Le nombre des tiares d’étiquette et de luxe est de quatre. — 1o Celle que j’ai indiquée ci-dessus, donnée par l’empereur Napoléon Ier en 1805 : elle est garnie de diamants, saphirs, émeraudes, rubis et perles ; son poids est de 8 livres ; — 2o la seconde a été achetée sous Grégoire XVI ; elle est moins riche et pèse 3 livres (c’est sans doute, vu sa légèreté, celle que le Saint-Père porte en tête) ; — 3o la troisième a été donnée par la reine d’Espagne en 1854 ; elle est ornée de 18 000 diamants et 1 000 pierres précieuses ; elle ne pèse que 3 à 4 livres ; — 4o la quatrième a été donnée par la garde palatine en 1860, lors de l’anniversaire du couronnement du Saint-Père.

Les épées des cantons rappellent le dévouement des suisses pour le saint-siége pendant le seizième siècle. — Ce sont de longues et lourdes épées flamboyantes dites épées à deux mains. Cette arme se marie fort bien avec le costume de la garde suisse, comme au reste tous les accessoires de ce jour ; quoi qu’en dehors de nos habitudes, ils semblent tout naturels ; on se sent transporté dans un monde exceptionnel, qui n’a pas changé, et a conservé intacts, au milieu de notre civilisation moderne, ses cérémonies, son étiquette, ses idées et ses costumes.

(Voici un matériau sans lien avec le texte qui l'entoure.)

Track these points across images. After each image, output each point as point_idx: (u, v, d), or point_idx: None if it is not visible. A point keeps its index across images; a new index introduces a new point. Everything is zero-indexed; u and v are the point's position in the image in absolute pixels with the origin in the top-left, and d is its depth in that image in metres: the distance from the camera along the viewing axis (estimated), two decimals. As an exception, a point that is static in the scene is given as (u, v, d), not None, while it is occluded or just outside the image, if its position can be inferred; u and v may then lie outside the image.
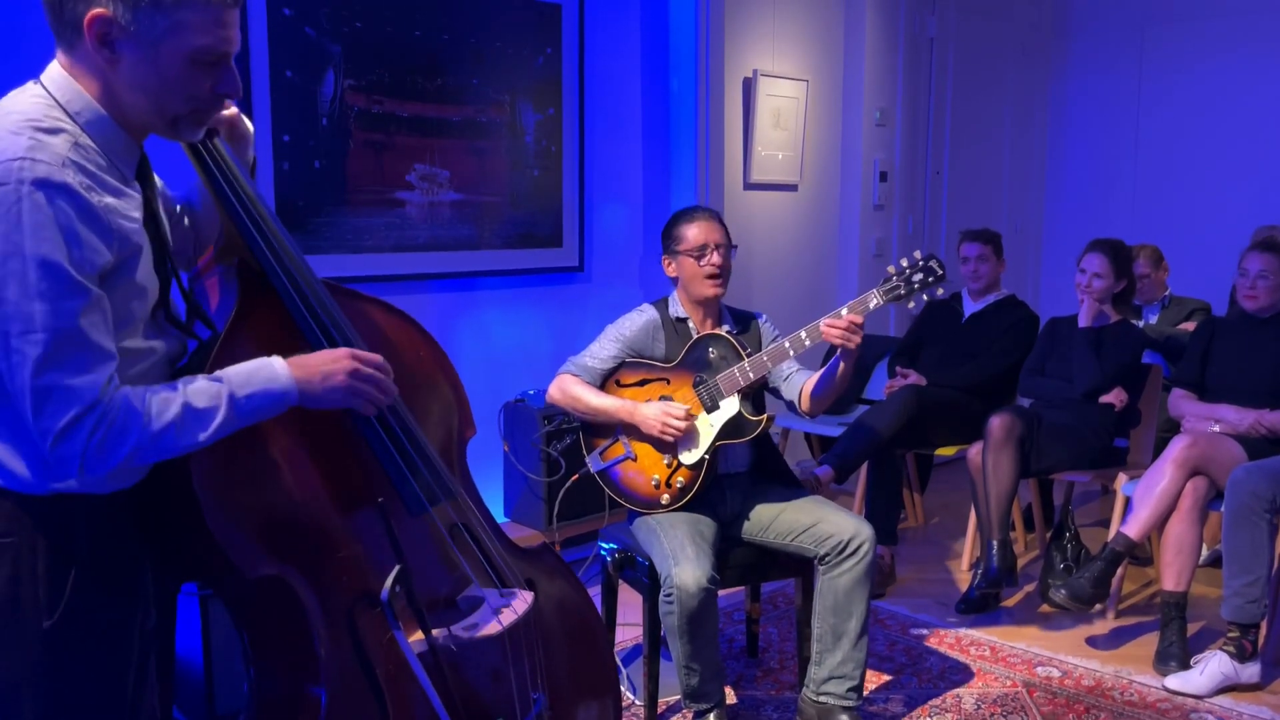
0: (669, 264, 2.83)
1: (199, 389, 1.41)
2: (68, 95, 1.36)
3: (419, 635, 1.67)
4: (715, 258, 2.76)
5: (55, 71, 1.38)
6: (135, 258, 1.39)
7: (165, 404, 1.38)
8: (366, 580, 1.65)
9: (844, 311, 2.58)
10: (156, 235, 1.45)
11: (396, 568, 1.64)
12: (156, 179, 1.56)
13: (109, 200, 1.34)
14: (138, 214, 1.40)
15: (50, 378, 1.28)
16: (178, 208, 1.70)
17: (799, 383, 2.80)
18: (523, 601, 1.81)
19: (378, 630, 1.63)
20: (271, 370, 1.48)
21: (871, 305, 2.59)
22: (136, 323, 1.41)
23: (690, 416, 2.68)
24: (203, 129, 1.51)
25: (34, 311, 1.26)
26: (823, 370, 2.76)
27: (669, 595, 2.50)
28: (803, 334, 2.60)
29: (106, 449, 1.33)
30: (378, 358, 1.60)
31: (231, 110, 1.68)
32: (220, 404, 1.42)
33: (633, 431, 2.75)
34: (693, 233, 2.77)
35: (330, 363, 1.54)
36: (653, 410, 2.68)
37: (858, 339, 2.56)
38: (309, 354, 1.55)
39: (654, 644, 2.76)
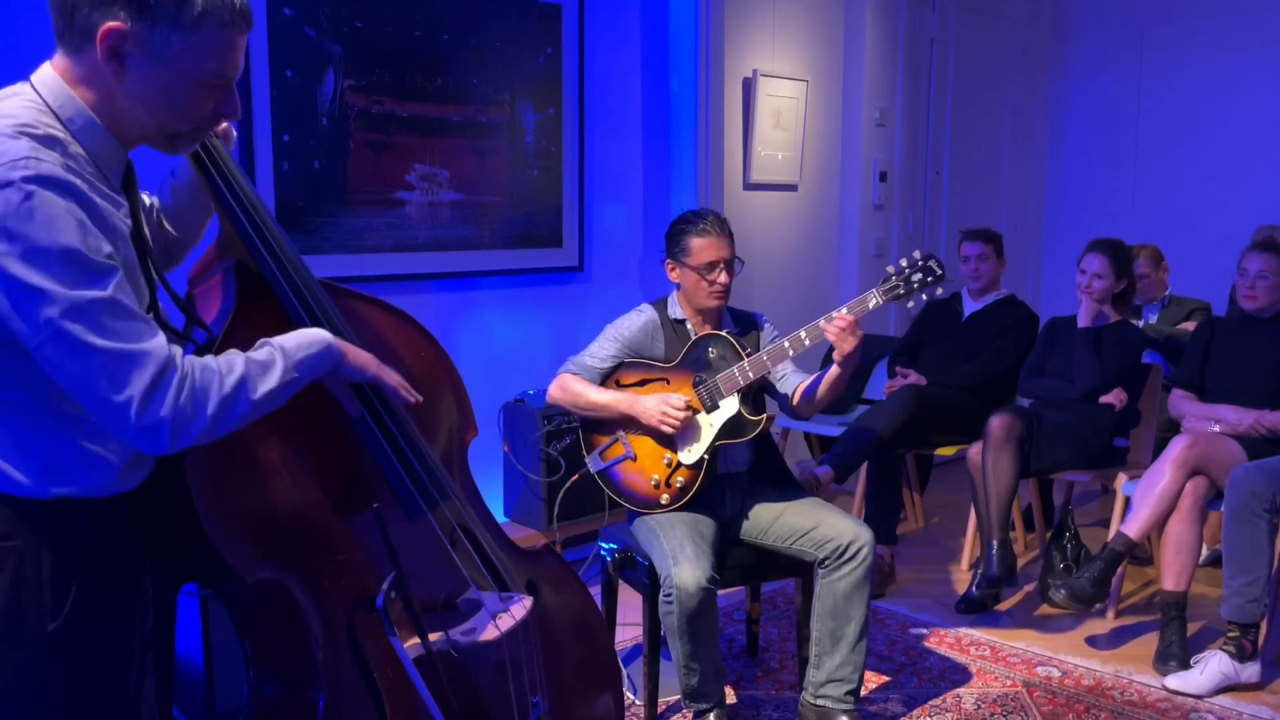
0: (672, 269, 2.80)
1: (251, 352, 1.45)
2: (61, 100, 1.35)
3: (415, 640, 1.67)
4: (723, 277, 2.73)
5: (48, 74, 1.37)
6: (130, 264, 1.39)
7: (229, 362, 1.40)
8: (365, 584, 1.65)
9: (842, 310, 2.58)
10: (141, 243, 1.44)
11: (392, 574, 1.64)
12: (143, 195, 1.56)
13: (104, 205, 1.33)
14: (128, 222, 1.40)
15: (112, 347, 1.28)
16: (152, 204, 1.70)
17: (794, 382, 2.80)
18: (521, 606, 1.80)
19: (375, 635, 1.63)
20: (310, 330, 1.54)
21: (871, 305, 2.60)
22: None
23: (689, 407, 2.68)
24: (197, 145, 1.52)
25: (70, 295, 1.25)
26: (818, 373, 2.75)
27: (669, 595, 2.50)
28: (802, 334, 2.60)
29: (194, 408, 1.33)
30: (394, 374, 1.67)
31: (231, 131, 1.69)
32: (275, 357, 1.45)
33: (633, 427, 2.75)
34: (702, 246, 2.72)
35: (358, 348, 1.62)
36: (652, 402, 2.69)
37: (853, 341, 2.55)
38: None
39: (654, 644, 2.76)
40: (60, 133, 1.33)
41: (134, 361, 1.29)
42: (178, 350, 1.35)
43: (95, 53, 1.33)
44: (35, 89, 1.36)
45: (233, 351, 1.43)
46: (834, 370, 2.67)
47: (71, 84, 1.36)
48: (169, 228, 1.74)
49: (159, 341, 1.32)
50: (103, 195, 1.34)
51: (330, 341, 1.54)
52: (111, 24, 1.31)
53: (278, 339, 1.49)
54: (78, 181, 1.29)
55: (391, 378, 1.65)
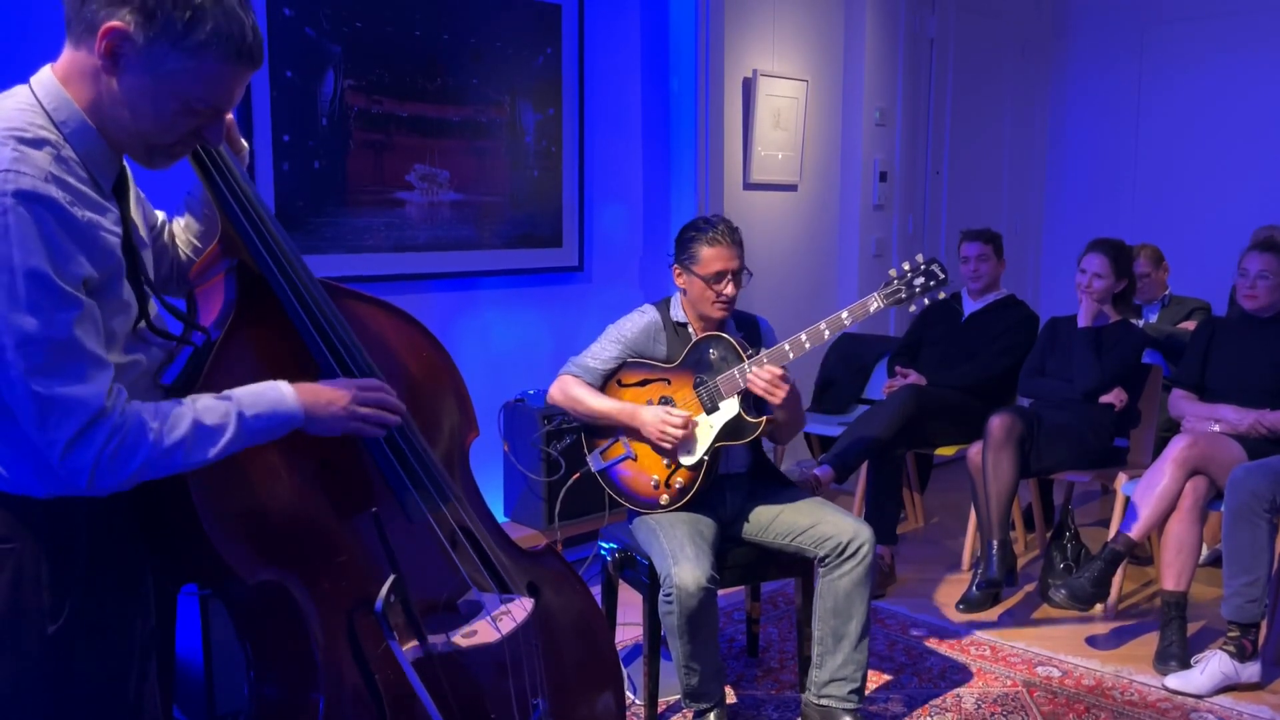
0: (679, 275, 2.77)
1: (208, 406, 1.42)
2: (56, 103, 1.34)
3: (414, 643, 1.67)
4: (729, 288, 2.70)
5: (46, 77, 1.37)
6: (118, 273, 1.38)
7: (177, 420, 1.38)
8: (365, 586, 1.65)
9: (844, 316, 2.58)
10: (131, 251, 1.43)
11: (391, 577, 1.63)
12: (137, 191, 1.55)
13: (90, 215, 1.33)
14: (117, 229, 1.39)
15: (50, 388, 1.28)
16: (160, 219, 1.69)
17: None
18: (522, 608, 1.80)
19: (376, 637, 1.63)
20: (279, 392, 1.50)
21: (872, 309, 2.60)
22: (118, 338, 1.40)
23: (690, 423, 2.67)
24: (175, 162, 1.49)
25: (26, 323, 1.25)
26: None
27: (669, 595, 2.50)
28: (802, 336, 2.60)
29: (118, 462, 1.33)
30: (374, 382, 1.62)
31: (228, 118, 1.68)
32: (229, 422, 1.42)
33: (633, 433, 2.75)
34: (711, 256, 2.68)
35: (333, 390, 1.57)
36: (652, 416, 2.68)
37: (781, 394, 2.55)
38: (314, 383, 1.57)
39: (654, 644, 2.76)
40: (52, 135, 1.32)
41: (66, 408, 1.28)
42: (119, 397, 1.33)
43: (94, 48, 1.32)
44: (32, 91, 1.36)
45: (186, 408, 1.40)
46: (779, 415, 2.68)
47: (67, 82, 1.35)
48: (184, 250, 1.72)
49: (98, 388, 1.31)
50: (89, 203, 1.33)
51: (294, 412, 1.49)
52: (116, 23, 1.31)
53: (241, 396, 1.45)
54: (59, 195, 1.28)
55: (366, 418, 1.58)
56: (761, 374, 2.55)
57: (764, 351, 2.69)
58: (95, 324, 1.33)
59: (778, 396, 2.56)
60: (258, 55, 1.40)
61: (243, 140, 1.72)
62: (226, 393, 1.46)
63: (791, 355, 2.63)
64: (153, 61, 1.33)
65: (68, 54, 1.37)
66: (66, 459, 1.30)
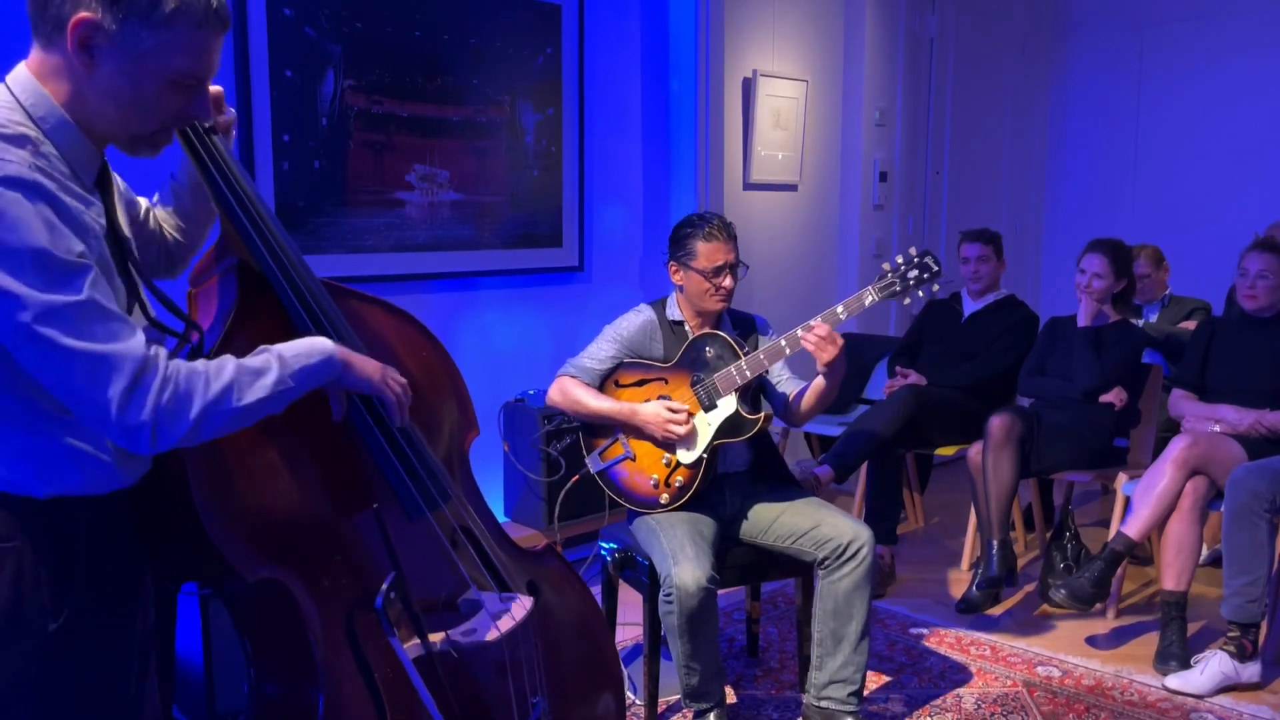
0: (675, 271, 2.78)
1: (246, 357, 1.43)
2: (33, 99, 1.34)
3: (415, 641, 1.67)
4: (727, 281, 2.72)
5: (22, 74, 1.37)
6: (106, 263, 1.38)
7: (220, 367, 1.39)
8: (364, 584, 1.65)
9: (839, 310, 2.58)
10: (116, 243, 1.43)
11: (391, 574, 1.63)
12: (118, 181, 1.55)
13: (74, 204, 1.32)
14: (101, 221, 1.39)
15: (88, 349, 1.27)
16: (144, 206, 1.69)
17: (792, 386, 2.81)
18: (521, 607, 1.80)
19: (375, 635, 1.63)
20: (314, 340, 1.52)
21: (867, 302, 2.60)
22: None
23: (690, 415, 2.68)
24: (159, 151, 1.49)
25: (44, 298, 1.25)
26: (808, 384, 2.76)
27: (669, 595, 2.50)
28: (799, 332, 2.60)
29: (176, 409, 1.32)
30: (401, 379, 1.65)
31: (231, 117, 1.68)
32: (270, 365, 1.43)
33: (633, 431, 2.75)
34: (708, 250, 2.71)
35: (363, 356, 1.60)
36: (653, 411, 2.69)
37: (833, 350, 2.55)
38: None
39: (654, 644, 2.76)
40: (31, 131, 1.32)
41: (111, 363, 1.28)
42: (160, 351, 1.34)
43: (66, 44, 1.32)
44: (8, 88, 1.36)
45: (226, 356, 1.41)
46: (819, 381, 2.67)
47: (43, 79, 1.35)
48: (170, 232, 1.73)
49: (136, 342, 1.31)
50: (73, 195, 1.33)
51: (332, 353, 1.52)
52: (83, 14, 1.30)
53: (277, 346, 1.47)
54: (46, 181, 1.28)
55: (393, 390, 1.62)
56: (816, 330, 2.56)
57: (761, 349, 2.69)
58: (106, 289, 1.32)
59: (829, 354, 2.56)
60: (225, 16, 1.40)
61: (230, 109, 1.72)
62: (261, 347, 1.47)
63: (789, 351, 2.63)
64: (127, 44, 1.33)
65: (39, 55, 1.36)
66: (125, 413, 1.29)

Les éventails sont un reste de l’ancien flabellum employé dans l’Église primitive pour agiter l’air autour des éléments de la communion ; ils sont devenus un ornement du cortége pontifical ; on les fait avec les plumes des paons et des autruches appartenant au Saint-Père, et que l’on peut voir dans les ménageries réservées du Quirinal.

Longtemps avant l’arrivée du cortége, les corps diplomatiques, les personnages officiels, s’étaient réunis dans l’abside ; et lorsque le Pape, s’étant assis sur son trône, un ordre parfait se fut établi dans ce long espace rempli de monde, les yeux furent émerveillés de la splendeur et de la grandeur solennelle de cette admirable cérémonie.

L’office se célèbre comme aux Rameaux, mais tout affecte une allure majestueuse. Je ne sais qui a tout réglé, mais l’art ne peut être poussé plus loin ; j’emploie le mot art avec intention, car lorsque la dignité des mouvements, l’équilibre des groupes, l’ensemble des couleurs, l’alliance profonde du cérémonial avec l’idée religieuse, sont portés à ce point, cela peut s’appeler de l’art et du grand art.

Une fois le pape assis sur son trône, il prit une mitre de drap d’or, (le pape ne conserve pas la tiare alors qu’il se dispose à approcher de l’autel), et les cardinaux, évêques, patriarches, vinrent à l’obédience, c’est-à-dire, embrasser le genou ou le pied du saint-père, selon leur rang et leur dignité. Puis le pape procéda à sa toilette, appelée la vêture des habits sacrés. Le costume qu’il revêt, blanc et or, est superbe ; il descend du trône, et monte à l’autel, mais d’abord il embrasse deux cardinaux diacres (les plus jeunes) qui se trouvent sur son passage ; ce cérémonial rappelle la première entrevue de Jésus-Christ et de ses disciples après la résurrection.